Given records:
* * * * *

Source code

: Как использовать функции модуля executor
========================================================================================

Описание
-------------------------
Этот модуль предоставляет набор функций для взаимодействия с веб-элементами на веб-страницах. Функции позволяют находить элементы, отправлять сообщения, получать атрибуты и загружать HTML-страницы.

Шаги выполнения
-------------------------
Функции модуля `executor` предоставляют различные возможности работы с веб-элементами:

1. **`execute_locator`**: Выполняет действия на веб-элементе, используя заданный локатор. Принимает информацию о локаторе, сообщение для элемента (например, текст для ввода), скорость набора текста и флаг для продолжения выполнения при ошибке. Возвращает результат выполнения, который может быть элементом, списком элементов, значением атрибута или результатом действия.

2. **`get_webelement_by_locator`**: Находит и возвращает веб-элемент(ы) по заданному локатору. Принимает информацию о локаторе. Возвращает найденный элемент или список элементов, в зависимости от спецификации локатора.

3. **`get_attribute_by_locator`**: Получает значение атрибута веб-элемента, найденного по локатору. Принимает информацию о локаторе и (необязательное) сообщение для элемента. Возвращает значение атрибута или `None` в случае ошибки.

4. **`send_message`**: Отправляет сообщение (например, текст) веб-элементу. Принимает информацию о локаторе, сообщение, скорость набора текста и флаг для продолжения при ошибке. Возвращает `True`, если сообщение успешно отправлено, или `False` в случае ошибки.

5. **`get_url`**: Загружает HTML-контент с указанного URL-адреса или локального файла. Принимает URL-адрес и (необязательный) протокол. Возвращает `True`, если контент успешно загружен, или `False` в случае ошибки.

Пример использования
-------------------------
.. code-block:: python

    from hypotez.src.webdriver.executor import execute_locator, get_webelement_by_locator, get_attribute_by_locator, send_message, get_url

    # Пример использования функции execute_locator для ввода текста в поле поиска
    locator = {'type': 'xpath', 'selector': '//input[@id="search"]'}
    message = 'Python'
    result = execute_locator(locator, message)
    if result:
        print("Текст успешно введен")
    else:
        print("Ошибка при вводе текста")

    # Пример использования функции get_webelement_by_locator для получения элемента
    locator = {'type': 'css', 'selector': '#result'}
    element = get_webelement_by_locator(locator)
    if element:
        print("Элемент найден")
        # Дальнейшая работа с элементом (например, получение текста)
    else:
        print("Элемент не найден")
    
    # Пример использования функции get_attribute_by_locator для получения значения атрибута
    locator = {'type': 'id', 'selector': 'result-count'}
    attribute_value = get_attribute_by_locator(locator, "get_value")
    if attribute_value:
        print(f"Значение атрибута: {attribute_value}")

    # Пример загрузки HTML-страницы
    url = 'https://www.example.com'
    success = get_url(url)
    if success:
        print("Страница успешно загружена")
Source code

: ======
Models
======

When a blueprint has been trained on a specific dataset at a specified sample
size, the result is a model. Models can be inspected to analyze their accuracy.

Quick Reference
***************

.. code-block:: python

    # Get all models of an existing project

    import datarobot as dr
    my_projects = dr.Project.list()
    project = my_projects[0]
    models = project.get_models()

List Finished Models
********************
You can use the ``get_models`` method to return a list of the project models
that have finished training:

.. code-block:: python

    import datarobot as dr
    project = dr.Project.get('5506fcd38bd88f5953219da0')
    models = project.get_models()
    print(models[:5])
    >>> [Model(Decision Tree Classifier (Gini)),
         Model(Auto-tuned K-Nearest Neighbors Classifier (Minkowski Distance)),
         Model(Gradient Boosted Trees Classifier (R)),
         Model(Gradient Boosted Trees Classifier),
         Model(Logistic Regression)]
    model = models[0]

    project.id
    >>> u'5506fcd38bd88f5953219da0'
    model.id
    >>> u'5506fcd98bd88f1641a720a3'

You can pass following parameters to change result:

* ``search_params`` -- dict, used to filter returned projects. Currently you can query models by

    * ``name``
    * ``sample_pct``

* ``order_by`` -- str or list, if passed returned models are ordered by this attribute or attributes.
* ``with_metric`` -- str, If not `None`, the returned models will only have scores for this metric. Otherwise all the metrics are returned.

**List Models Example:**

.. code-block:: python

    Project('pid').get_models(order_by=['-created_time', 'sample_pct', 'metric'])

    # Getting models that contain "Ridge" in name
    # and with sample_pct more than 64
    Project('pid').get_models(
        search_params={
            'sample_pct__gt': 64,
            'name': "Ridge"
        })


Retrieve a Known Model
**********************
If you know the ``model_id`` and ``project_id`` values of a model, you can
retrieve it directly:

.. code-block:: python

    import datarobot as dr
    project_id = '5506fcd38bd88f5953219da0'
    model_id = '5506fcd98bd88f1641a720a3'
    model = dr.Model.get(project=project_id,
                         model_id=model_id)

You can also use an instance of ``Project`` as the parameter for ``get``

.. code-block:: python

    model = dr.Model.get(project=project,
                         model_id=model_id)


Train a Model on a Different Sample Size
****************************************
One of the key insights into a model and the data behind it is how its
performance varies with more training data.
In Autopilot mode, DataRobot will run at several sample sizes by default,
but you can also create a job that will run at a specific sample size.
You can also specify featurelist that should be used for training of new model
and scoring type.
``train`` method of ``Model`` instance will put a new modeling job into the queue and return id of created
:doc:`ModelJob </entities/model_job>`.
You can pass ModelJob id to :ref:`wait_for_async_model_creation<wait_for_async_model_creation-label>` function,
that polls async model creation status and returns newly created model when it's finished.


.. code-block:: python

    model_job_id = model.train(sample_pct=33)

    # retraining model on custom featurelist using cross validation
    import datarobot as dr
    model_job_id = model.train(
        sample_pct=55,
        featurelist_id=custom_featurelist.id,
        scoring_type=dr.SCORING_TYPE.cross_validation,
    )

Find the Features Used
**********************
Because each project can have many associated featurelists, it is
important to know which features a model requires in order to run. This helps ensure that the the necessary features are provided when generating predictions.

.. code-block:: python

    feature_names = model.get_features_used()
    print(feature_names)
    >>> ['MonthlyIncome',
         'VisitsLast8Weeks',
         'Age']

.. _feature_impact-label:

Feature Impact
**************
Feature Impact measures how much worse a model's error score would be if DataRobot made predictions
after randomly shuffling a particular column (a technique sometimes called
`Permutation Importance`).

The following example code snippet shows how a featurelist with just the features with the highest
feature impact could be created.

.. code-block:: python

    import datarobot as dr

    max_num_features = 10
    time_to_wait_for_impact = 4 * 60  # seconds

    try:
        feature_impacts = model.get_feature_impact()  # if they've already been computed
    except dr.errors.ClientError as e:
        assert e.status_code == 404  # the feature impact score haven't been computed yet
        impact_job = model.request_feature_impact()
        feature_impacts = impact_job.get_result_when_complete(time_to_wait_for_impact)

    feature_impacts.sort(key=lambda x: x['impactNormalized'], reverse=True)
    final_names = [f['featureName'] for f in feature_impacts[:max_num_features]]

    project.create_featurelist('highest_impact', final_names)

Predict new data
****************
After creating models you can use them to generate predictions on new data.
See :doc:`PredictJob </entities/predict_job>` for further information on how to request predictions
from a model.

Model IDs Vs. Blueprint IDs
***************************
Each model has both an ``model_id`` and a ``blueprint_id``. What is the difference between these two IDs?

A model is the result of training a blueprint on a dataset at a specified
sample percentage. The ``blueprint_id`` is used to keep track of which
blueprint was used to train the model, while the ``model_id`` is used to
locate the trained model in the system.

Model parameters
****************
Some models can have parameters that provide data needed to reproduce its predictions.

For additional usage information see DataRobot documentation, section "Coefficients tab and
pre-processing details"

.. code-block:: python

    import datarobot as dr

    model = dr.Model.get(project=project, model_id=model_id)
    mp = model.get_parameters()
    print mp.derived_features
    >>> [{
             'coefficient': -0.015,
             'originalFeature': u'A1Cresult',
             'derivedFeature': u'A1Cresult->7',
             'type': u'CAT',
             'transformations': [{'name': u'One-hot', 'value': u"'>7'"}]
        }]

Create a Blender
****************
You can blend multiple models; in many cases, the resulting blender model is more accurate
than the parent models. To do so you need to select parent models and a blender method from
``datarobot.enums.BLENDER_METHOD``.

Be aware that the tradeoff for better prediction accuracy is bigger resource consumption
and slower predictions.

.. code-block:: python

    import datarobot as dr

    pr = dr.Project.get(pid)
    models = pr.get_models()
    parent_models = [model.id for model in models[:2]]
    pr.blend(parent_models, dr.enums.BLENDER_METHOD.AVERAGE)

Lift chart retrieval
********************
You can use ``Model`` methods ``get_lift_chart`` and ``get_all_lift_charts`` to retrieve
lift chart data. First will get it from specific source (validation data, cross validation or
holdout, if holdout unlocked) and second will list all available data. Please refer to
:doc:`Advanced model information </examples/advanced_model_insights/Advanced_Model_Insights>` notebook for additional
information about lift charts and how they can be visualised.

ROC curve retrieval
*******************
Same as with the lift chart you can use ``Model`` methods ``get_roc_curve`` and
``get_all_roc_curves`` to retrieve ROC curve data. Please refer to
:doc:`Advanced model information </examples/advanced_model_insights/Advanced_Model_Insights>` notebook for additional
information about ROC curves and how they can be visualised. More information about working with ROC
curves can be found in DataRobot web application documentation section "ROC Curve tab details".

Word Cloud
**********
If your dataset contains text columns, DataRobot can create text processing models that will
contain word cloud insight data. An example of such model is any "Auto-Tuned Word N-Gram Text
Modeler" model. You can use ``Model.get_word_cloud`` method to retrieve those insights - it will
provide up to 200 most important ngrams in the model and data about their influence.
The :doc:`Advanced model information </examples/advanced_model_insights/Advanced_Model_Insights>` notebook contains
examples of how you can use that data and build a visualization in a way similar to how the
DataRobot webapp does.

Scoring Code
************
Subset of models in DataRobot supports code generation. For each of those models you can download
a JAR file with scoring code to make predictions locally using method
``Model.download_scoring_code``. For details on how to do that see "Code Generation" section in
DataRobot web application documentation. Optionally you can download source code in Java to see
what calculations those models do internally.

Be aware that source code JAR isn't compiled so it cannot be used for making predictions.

* * * * *

Problem statement:
Your response should contain each line of the entries above that holds the string "получения".

Worked solution:
    # Пример использования функции get_webelement_by_locator для получения элемента
    # Пример использования функции get_attribute_by_locator для получения значения атрибута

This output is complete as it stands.